Problem statement: Write out once more the lines running from the top of the entries below to the line with "Adaptive profiles as signs a", both ends included.

[[ Dataset content, beginning ]]

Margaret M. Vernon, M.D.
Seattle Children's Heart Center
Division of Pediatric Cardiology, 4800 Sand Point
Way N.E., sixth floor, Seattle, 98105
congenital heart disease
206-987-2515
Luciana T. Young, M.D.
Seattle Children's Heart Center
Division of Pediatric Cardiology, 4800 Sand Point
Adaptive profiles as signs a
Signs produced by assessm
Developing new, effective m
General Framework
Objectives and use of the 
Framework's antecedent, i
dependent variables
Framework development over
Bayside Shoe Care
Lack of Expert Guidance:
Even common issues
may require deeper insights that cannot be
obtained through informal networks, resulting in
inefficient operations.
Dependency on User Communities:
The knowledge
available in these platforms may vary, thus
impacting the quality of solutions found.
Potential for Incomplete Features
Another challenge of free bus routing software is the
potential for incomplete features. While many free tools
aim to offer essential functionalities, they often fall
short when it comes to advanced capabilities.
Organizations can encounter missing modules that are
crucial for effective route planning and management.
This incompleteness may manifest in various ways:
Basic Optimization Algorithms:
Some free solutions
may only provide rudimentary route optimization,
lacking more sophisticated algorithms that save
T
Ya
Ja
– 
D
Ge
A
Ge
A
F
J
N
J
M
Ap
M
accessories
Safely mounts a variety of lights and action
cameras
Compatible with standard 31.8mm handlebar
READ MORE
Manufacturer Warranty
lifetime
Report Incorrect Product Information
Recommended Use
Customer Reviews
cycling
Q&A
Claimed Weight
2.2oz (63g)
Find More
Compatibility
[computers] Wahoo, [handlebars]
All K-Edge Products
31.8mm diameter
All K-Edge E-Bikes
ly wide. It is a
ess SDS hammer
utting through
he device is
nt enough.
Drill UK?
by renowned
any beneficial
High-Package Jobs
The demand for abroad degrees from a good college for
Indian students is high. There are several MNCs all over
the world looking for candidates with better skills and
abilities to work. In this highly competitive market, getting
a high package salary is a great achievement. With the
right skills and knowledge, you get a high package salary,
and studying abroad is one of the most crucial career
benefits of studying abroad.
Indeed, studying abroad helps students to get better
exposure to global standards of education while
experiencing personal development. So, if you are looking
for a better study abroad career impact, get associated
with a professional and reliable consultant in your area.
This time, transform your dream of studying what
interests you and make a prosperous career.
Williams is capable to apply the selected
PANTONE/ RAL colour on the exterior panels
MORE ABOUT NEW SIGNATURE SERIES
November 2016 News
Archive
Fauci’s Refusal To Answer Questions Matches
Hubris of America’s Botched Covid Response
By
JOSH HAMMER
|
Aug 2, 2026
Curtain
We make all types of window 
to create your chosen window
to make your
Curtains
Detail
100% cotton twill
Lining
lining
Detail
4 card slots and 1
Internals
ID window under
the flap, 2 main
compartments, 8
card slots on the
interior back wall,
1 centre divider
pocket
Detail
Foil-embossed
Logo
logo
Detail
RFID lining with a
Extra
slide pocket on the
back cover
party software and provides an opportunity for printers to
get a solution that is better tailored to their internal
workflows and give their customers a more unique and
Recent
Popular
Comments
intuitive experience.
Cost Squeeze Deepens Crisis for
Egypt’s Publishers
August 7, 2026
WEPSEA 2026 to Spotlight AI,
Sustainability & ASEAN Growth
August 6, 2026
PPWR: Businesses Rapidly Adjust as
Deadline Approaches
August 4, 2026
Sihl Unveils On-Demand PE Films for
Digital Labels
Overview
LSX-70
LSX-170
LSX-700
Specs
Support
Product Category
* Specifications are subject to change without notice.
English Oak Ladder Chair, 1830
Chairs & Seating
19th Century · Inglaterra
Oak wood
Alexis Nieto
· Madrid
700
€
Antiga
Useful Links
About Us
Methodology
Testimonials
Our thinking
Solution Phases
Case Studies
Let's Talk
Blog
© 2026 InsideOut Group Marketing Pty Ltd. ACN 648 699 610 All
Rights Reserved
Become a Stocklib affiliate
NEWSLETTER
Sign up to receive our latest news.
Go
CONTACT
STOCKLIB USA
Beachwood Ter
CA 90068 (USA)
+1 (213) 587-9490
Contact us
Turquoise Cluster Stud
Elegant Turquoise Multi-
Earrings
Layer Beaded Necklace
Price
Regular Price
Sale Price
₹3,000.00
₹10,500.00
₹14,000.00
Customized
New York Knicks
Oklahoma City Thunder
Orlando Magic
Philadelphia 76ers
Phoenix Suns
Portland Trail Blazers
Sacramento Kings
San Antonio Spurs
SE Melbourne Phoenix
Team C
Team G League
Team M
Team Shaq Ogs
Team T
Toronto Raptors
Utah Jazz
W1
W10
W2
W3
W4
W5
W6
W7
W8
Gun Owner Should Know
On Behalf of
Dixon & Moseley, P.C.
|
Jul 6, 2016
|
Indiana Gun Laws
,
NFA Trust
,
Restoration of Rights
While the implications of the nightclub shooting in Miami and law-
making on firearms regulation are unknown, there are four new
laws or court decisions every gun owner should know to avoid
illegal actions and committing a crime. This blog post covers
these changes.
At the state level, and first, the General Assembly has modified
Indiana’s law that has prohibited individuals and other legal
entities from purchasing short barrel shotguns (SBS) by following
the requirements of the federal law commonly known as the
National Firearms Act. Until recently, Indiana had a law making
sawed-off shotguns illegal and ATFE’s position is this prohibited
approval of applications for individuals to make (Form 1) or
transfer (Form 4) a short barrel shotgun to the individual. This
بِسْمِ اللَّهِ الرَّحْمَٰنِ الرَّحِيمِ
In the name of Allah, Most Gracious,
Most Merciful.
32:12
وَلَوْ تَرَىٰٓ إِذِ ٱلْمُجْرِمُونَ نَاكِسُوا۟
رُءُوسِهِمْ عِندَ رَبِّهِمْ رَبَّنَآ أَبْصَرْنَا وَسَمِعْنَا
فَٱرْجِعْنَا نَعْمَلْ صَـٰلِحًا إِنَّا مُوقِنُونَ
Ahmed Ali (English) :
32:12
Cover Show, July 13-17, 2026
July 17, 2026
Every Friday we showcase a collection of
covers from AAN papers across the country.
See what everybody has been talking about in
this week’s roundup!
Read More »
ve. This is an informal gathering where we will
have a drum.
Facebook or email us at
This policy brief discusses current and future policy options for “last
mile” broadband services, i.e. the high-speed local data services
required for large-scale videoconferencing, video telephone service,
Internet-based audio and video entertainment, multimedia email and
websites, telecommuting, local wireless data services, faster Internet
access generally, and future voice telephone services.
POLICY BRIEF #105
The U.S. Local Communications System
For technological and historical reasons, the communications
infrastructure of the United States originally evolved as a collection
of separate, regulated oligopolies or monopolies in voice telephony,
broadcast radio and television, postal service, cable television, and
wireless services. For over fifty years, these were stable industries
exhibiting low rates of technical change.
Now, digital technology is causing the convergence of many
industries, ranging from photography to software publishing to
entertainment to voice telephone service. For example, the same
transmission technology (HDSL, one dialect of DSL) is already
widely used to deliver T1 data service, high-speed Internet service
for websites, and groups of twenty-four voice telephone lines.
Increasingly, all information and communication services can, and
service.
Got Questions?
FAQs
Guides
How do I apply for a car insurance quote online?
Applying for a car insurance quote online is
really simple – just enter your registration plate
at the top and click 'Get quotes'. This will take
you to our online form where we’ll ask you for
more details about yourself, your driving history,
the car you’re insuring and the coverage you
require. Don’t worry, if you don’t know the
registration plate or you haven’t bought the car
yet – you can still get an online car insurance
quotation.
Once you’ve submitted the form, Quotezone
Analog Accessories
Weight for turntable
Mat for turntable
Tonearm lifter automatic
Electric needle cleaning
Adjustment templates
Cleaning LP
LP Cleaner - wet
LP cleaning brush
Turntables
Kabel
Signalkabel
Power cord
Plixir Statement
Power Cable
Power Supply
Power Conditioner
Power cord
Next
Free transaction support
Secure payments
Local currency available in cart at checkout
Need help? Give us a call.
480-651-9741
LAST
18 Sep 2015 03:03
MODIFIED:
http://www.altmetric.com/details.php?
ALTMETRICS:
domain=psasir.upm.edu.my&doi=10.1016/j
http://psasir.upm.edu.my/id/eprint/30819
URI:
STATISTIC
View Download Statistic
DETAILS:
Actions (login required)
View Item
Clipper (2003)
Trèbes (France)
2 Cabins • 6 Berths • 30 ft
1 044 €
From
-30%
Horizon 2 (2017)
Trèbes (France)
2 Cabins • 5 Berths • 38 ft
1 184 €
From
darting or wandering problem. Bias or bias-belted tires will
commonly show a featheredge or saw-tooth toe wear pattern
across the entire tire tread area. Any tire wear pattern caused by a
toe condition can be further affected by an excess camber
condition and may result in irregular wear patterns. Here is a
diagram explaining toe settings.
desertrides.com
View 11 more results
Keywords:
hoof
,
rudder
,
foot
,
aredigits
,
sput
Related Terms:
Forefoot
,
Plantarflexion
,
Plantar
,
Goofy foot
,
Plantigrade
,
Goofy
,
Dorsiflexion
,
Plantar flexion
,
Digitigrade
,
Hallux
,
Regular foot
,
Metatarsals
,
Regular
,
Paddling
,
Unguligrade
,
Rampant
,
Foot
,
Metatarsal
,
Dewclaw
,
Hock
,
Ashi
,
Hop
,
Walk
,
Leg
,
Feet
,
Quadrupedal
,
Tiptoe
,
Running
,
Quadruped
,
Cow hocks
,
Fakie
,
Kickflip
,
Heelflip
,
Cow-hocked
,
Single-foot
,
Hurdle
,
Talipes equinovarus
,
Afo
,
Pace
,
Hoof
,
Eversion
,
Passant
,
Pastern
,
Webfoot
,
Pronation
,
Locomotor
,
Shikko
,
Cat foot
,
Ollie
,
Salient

[[ Dataset content, end ]]

Solution for this exercise:
Margaret M. Vernon, M.D.
Seattle Children's Heart Center
Division of Pediatric Cardiology, 4800 Sand Point
Way N.E., sixth floor, Seattle, 98105
congenital heart disease
206-987-2515
Luciana T. Young, M.D.
Seattle Children's Heart Center
Division of Pediatric Cardiology, 4800 Sand Point
Adaptive profiles as signs a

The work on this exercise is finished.